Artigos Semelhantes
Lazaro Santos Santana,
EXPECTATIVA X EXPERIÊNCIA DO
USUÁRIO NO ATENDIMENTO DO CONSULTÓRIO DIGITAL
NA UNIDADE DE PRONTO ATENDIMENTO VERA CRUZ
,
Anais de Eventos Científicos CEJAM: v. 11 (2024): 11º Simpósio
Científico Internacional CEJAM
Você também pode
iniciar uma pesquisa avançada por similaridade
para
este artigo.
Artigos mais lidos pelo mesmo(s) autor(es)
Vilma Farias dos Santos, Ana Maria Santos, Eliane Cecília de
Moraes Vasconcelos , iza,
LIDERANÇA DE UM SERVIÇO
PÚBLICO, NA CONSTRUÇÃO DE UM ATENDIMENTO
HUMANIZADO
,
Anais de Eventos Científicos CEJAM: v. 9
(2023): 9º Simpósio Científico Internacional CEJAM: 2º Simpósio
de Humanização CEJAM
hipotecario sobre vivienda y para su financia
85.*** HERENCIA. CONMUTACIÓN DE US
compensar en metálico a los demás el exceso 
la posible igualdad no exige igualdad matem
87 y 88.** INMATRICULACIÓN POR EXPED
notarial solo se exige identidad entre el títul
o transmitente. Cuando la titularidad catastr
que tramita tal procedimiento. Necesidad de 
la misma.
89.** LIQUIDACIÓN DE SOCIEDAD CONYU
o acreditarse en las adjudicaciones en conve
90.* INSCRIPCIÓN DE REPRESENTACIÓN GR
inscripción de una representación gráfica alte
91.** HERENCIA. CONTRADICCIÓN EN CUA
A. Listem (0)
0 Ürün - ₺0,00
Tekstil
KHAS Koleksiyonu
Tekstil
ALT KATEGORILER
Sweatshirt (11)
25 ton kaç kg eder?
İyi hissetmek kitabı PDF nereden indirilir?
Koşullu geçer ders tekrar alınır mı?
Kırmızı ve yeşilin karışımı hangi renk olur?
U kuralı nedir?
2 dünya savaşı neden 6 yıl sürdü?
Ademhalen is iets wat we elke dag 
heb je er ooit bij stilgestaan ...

> What you have to do
Extract each line of the listing above, copying it word for word.

> Answer for the task
Artigos Semelhantes
Lazaro Santos Santana,
EXPECTATIVA X EXPERIÊNCIA DO
USUÁRIO NO ATENDIMENTO DO CONSULTÓRIO DIGITAL
NA UNIDADE DE PRONTO ATENDIMENTO VERA CRUZ
,
Anais de Eventos Científicos CEJAM: v. 11 (2024): 11º Simpósio
Científico Internacional CEJAM
Você também pode
iniciar uma pesquisa avançada por similaridade
para
este artigo.
Artigos mais lidos pelo mesmo(s) autor(es)
Vilma Farias dos Santos, Ana Maria Santos, Eliane Cecília de
Moraes Vasconcelos , iza,
LIDERANÇA DE UM SERVIÇO
PÚBLICO, NA CONSTRUÇÃO DE UM ATENDIMENTO
HUMANIZADO
,
Anais de Eventos Científicos CEJAM: v. 9
(2023): 9º Simpósio Científico Internacional CEJAM: 2º Simpósio
de Humanização CEJAM
hipotecario sobre vivienda y para su financia
85.*** HERENCIA. CONMUTACIÓN DE US
compensar en metálico a los demás el exceso 
la posible igualdad no exige igualdad matem
87 y 88.** INMATRICULACIÓN POR EXPED
notarial solo se exige identidad entre el títul
o transmitente. Cuando la titularidad catastr
que tramita tal procedimiento. Necesidad de 
la misma.
89.** LIQUIDACIÓN DE SOCIEDAD CONYU
o acreditarse en las adjudicaciones en conve
90.* INSCRIPCIÓN DE REPRESENTACIÓN GR
inscripción de una representación gráfica alte
91.** HERENCIA. CONTRADICCIÓN EN CUA
A. Listem (0)
0 Ürün - ₺0,00
Tekstil
KHAS Koleksiyonu
Tekstil
ALT KATEGORILER
Sweatshirt (11)
25 ton kaç kg eder?
İyi hissetmek kitabı PDF nereden indirilir?
Koşullu geçer ders tekrar alınır mı?
Kırmızı ve yeşilin karışımı hangi renk olur?
U kuralı nedir?
2 dünya savaşı neden 6 yıl sürdü?
Ademhalen is iets wat we elke dag 
heb je er ooit bij stilgestaan ...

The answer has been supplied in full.